Los edificios a lo largo de las calles eran altos, con fachadas lisas de vidrio oscuro y piedra clara. Estaban alineados unos junto a otros, con hileras regulares de ventanas y líneas geométricas definidas. Algunos pisos estaban iluminados desde dentro con luz tenue, en los balcones crecían arbustos podados con precisión, y desde los tejados descendían a veces estructuras metálicas —tal vez para transporte o comunicaciones. En varios edificios había pantallas luminosas con inscripciones que cambiaban por sí solas. Sobre las entradas brillaban símbolos extraños, que probablemente indicaban números o nombres.
El carruaje avanzó lentamente hasta llegar a la plaza central, rodeada de edificios gubernamentales y altas torres con relojes. En su centro se alzaba el palacio real: una estructura simétrica de piedra clara, con fachadas perfectamente lisas, ventanas altas y tres torres principales que sobresalían por encima de toda la ciudad. Frente a la entrada principal había una gran explanada de losas donde se encontraban guardias y otras personas. Desde esa plaza partían calles en todas direcciones. Las enormes y hermosas puertas del palacio estaban abiertas, y todos los presentes observaban en silencio cómo se acercaba el carruaje.
Este se detuvo al borde de la amplia plaza, justo frente al palacio. Cerca de la entrada había dos sacerdotes vestidos de oscuro.
Frente a todos destacaba la figura de un hombre de cabello canoso recogido en un moño en la nuca. Su ropa negra con bordados en tonos plata oscura lo hacía parecer un mago de las películas que María solía ver de vez en cuando. Sus ojos grises estudiaban con atención el carruaje.
Una mujer vestida de rojo, con horquillas metálicas en un peinado elaborado, se encontraba a su lado, lanzando también miradas seguras.
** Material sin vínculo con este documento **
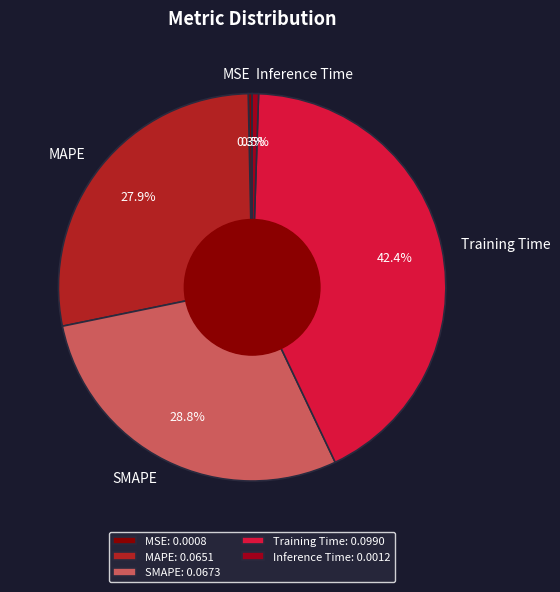

Does MSE account for over 50% of the chart?

No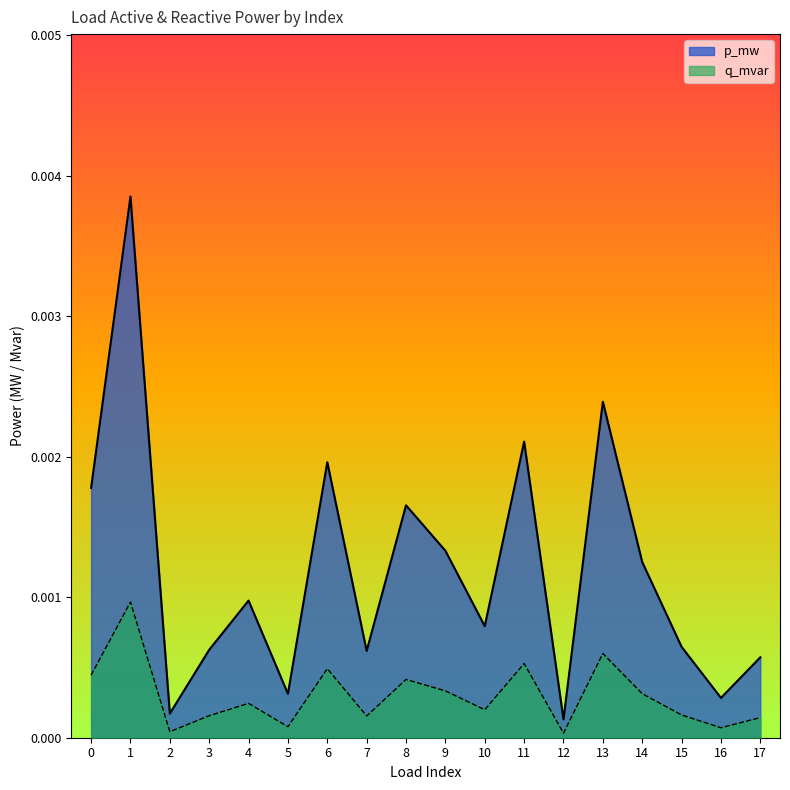

True or false: q_mvar and p_mw cross at least once.

False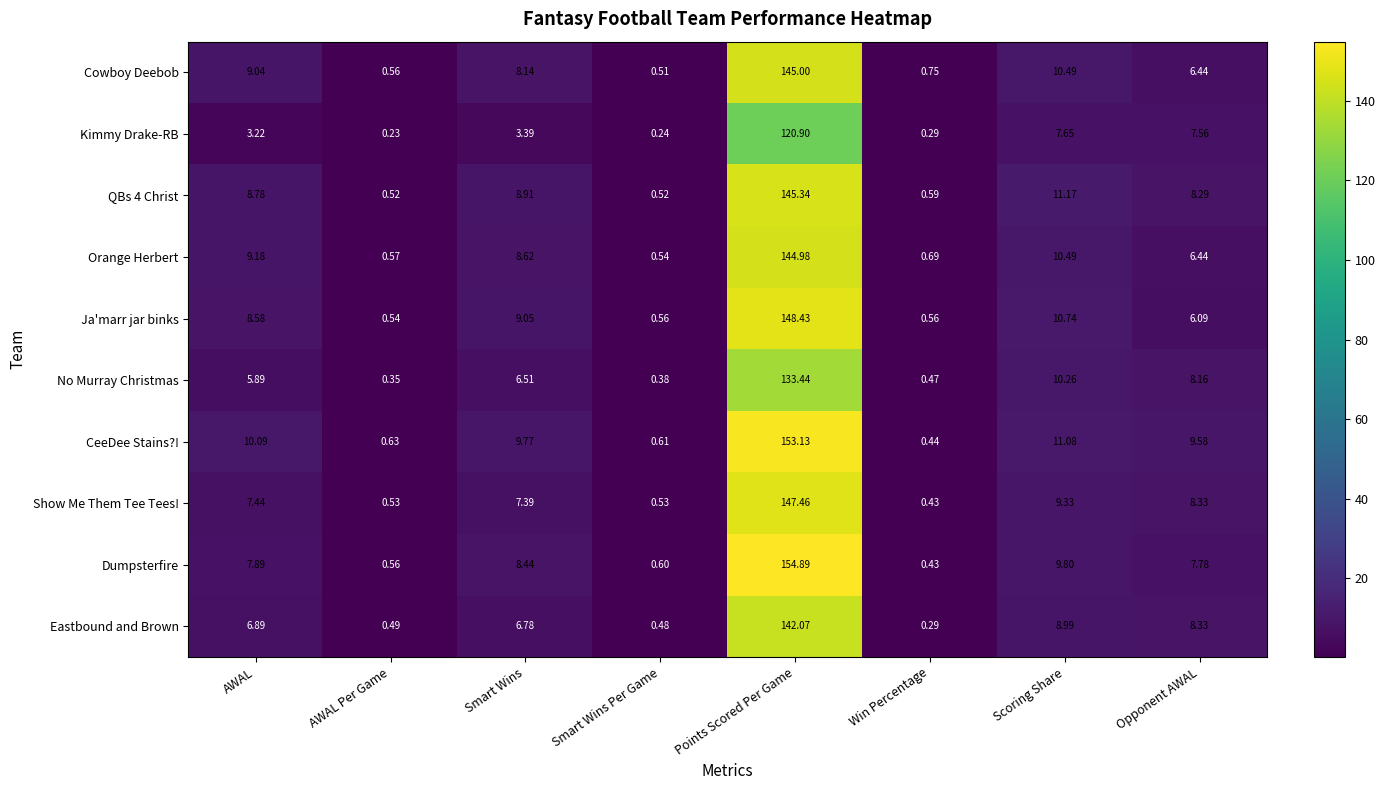

List the labels in order of Eastbound and Brown value, smallest first.

Win Percentage, Smart Wins Per Game, AWAL Per Game, Smart Wins, AWAL, Opponent AWAL, Scoring Share, Points Scored Per Game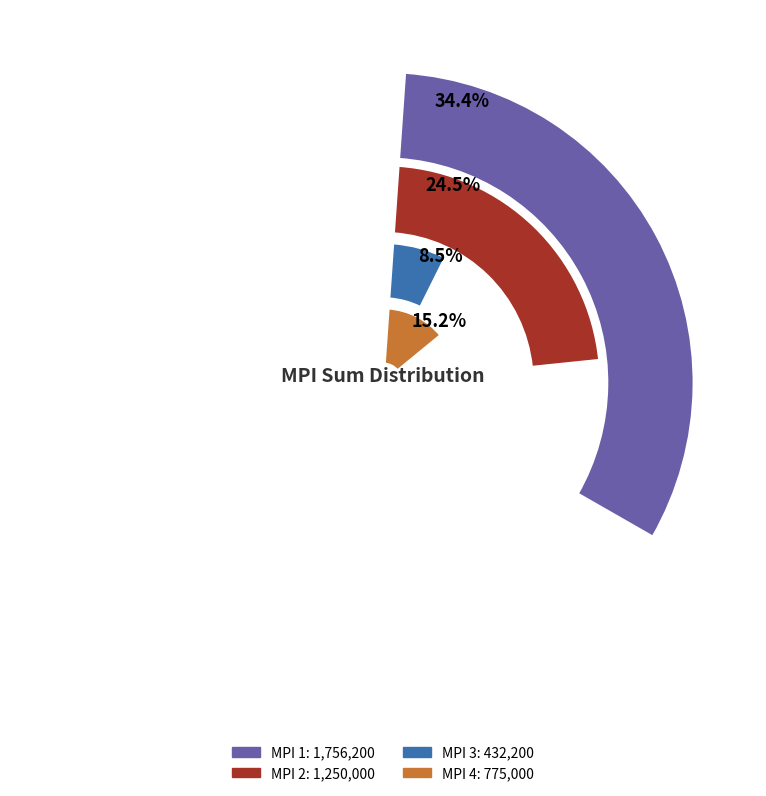

To the nearest percent, what portion does mpi_2 represent?

24%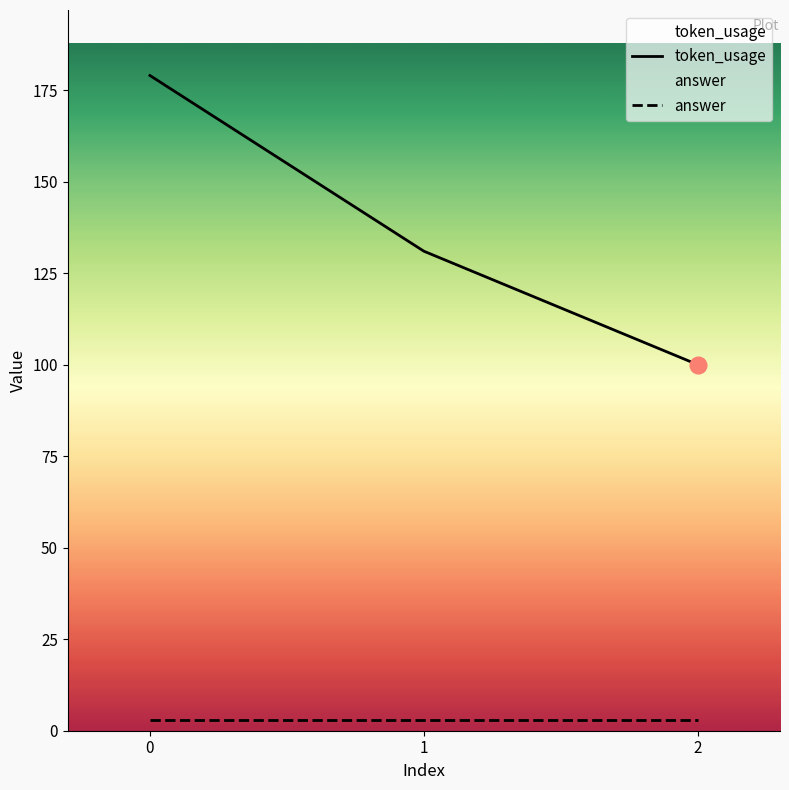

True or false: answer has a value of 2 at 2.

False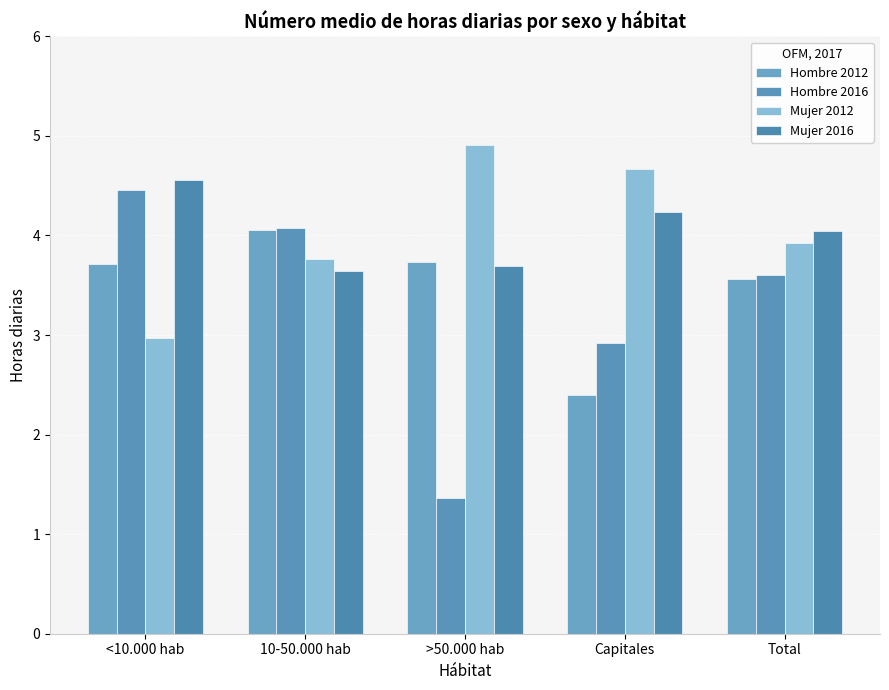

What is the value of the Hombre 2016 bar at the 3rd from the left?

1.4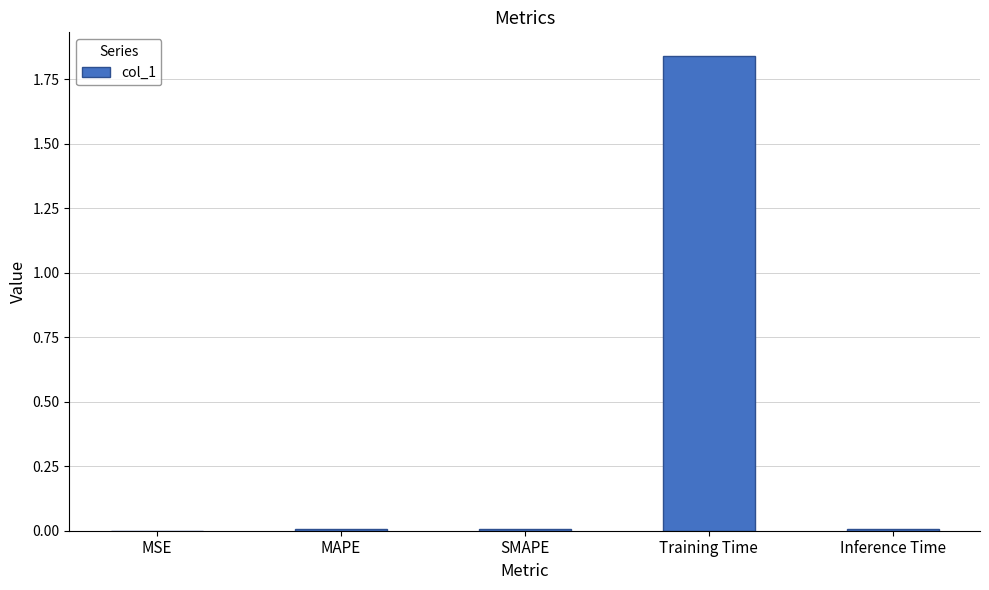

Is it true that the value at Inference Time is 0.0?

True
Cuando María bajó del carruaje, los sacerdotes, al verla, intercambiaron miradas discretas, y el hombre se inclinó hacia la mujer para decirle en voz baja:
—Creo que es ella.
La mujer respondió con frialdad, con un matiz de irritación:
—Si es cierto, tendremos que actuar rápido, antes de que sea demasiado tarde.
El hombre negó con la cabeza, añadiendo:
—Ojalá dependiera solo de nosotros. ¡El rey es más terco que una mula!
—La han traído —dijo el sacerdote en voz alta, dando un paso hacia Oswald—. El hermano del templo del sur me lo contó todo. La estamos esperando.
—Es callada, pero no tonta —respondió Oswald, bajando del carruaje tras María—. Y aunque se parece a la prometida del pergamino, yo no estoy convencido. Sospecho que es una espía. ¡Mírenla bien! ¡Es una chica del Círculo Verde!